Task
Given the records below, would you repeat exactly the lines that begin at the one containing "5.1% | .7% | 100.0% |" and end at the one containing "RE: CCERA Committee", inclusive?

Provided data
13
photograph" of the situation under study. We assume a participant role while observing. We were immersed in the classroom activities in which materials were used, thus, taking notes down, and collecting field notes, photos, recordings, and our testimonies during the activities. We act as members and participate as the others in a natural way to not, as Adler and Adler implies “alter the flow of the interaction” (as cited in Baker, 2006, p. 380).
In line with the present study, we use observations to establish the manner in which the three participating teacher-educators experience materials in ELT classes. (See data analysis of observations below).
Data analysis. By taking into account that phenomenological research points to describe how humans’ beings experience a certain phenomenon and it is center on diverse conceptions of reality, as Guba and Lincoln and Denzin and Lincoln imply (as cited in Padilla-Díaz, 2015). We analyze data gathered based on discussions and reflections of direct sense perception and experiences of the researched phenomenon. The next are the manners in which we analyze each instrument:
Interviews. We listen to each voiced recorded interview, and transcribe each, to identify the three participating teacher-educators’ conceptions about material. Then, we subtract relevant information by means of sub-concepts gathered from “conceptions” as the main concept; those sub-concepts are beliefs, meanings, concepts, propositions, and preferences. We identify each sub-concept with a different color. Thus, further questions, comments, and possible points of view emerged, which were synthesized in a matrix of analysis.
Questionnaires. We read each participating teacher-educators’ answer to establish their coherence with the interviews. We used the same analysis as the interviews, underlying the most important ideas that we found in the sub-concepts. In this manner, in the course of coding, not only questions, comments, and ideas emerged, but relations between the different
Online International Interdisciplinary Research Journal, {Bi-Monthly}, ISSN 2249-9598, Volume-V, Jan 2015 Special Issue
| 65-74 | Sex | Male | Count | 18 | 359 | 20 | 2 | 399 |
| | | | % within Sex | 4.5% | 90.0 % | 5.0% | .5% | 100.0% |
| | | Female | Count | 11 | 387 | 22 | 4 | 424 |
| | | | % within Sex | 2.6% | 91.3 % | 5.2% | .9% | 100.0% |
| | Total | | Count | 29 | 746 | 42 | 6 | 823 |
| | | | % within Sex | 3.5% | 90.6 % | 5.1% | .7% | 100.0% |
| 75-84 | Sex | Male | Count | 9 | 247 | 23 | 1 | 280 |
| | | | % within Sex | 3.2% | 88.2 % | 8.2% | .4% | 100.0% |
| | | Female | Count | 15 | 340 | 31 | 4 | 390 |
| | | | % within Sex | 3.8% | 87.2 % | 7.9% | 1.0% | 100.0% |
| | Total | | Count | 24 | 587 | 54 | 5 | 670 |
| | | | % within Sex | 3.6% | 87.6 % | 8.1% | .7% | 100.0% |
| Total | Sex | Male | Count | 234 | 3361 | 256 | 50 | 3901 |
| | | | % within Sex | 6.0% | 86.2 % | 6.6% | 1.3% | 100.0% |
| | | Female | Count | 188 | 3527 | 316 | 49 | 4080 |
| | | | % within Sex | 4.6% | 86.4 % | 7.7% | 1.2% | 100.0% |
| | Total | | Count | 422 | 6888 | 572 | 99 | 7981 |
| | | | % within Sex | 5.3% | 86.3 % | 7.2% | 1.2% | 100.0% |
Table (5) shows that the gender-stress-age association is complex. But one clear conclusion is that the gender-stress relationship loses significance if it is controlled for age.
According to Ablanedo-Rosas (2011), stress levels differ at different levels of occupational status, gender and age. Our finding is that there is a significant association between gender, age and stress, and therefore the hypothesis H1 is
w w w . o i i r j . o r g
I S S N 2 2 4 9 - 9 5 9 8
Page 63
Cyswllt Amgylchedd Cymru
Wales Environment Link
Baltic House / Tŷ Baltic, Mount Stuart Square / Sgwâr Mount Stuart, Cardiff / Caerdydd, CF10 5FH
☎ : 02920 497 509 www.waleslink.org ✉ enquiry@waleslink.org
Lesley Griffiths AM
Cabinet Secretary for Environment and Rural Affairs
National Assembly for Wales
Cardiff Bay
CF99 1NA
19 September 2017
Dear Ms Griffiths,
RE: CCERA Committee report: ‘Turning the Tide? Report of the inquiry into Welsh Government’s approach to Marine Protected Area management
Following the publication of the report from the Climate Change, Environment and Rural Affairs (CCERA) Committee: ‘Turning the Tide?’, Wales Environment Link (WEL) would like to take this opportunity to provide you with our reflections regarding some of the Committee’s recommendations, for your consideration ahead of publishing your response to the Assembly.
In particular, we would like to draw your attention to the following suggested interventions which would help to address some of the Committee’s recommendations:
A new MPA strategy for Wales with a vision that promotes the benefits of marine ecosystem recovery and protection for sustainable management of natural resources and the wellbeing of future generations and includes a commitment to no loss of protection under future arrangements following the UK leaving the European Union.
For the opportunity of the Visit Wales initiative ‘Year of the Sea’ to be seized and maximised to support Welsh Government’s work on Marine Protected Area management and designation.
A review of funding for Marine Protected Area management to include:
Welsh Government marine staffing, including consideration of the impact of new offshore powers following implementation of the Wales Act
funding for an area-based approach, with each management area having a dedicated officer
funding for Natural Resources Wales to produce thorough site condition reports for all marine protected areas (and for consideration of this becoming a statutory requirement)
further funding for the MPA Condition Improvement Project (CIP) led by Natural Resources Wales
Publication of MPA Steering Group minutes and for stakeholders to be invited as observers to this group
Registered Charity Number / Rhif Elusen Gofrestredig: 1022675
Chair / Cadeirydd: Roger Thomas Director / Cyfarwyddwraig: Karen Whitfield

Reply to the task
| | | | % within Sex | 3.5% | 90.6 % | 5.1% | .7% | 100.0% |
| 75-84 | Sex | Male | Count | 9 | 247 | 23 | 1 | 280 |
| | | | % within Sex | 3.2% | 88.2 % | 8.2% | .4% | 100.0% |
| | | Female | Count | 15 | 340 | 31 | 4 | 390 |
| | | | % within Sex | 3.8% | 87.2 % | 7.9% | 1.0% | 100.0% |
| | Total | | Count | 24 | 587 | 54 | 5 | 670 |
| | | | % within Sex | 3.6% | 87.6 % | 8.1% | .7% | 100.0% |
| Total | Sex | Male | Count | 234 | 3361 | 256 | 50 | 3901 |
| | | | % within Sex | 6.0% | 86.2 % | 6.6% | 1.3% | 100.0% |
| | | Female | Count | 188 | 3527 | 316 | 49 | 4080 |
| | | | % within Sex | 4.6% | 86.4 % | 7.7% | 1.2% | 100.0% |
| | Total | | Count | 422 | 6888 | 572 | 99 | 7981 |
| | | | % within Sex | 5.3% | 86.3 % | 7.2% | 1.2% | 100.0% |
Table (5) shows that the gender-stress-age association is complex. But one clear conclusion is that the gender-stress relationship loses significance if it is controlled for age.
According to Ablanedo-Rosas (2011), stress levels differ at different levels of occupational status, gender and age. Our finding is that there is a significant association between gender, age and stress, and therefore the hypothesis H1 is
w w w . o i i r j . o r g
I S S N 2 2 4 9 - 9 5 9 8
Page 63
Cyswllt Amgylchedd Cymru
Wales Environment Link
Baltic House / Tŷ Baltic, Mount Stuart Square / Sgwâr Mount Stuart, Cardiff / Caerdydd, CF10 5FH
☎ : 02920 497 509 www.waleslink.org ✉ enquiry@waleslink.org
Lesley Griffiths AM
Cabinet Secretary for Environment and Rural Affairs
National Assembly for Wales
Cardiff Bay
CF99 1NA
19 September 2017
Dear Ms Griffiths,
RE: CCERA Committee report: ‘Turning the Tide? Report of the inquiry into Welsh Government’s approach to Marine Protected Area management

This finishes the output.